Письма М. И. Цветаевой | страница 23
Естественно, после обеда настроение несколько улучшилось. Увы! на короткое время, ибо пары насыщения рассеются очень скоро, и вместе с ними улепетнёт и соответствующее благодушие. Сейчас пойду в санчасть; наверное придется простоять долго в очереди; самое главное — что там скажут и дадут ли освобождение, а то надоело болтаться с кличкой симулянта; официальная бумажка донельзя нужна.
Кончаю.

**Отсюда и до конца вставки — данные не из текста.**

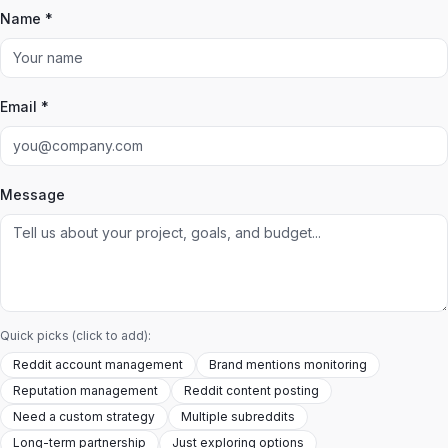
Name *
Email *
Message
Quick picks (click to add):
Reddit account management
Brand mentions monitoring
Reputation management
Reddit content posting
Need a custom strategy
Multiple subreddits
Long-term partnership
Just exploring options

До свидания. Обнимаю крепко. Ваш Мур.
<Конец марта 1944>
Дорогая Лиля! Милая Зина!
Пишу Вам, так сказать, о сáмом свежем в моей новой судьбе. Вторично (даже — 3-й раз) я остаюсь здесь, в Алабино, на неопределенное время. Две недели тому назад, когда рота отправлялась в марш, я в последнюю минуту был выключен из списка из-за болезни и биографических данных. Командир роты написал рапорт по моему поводу; впоследствии я был вызван парторгом батальона и всё ему рассказал о себе, но от этого ничего не выяснилось и не прояснилось: он сочувственно всё выслушал, но никакого решения по моему поводу принято не было.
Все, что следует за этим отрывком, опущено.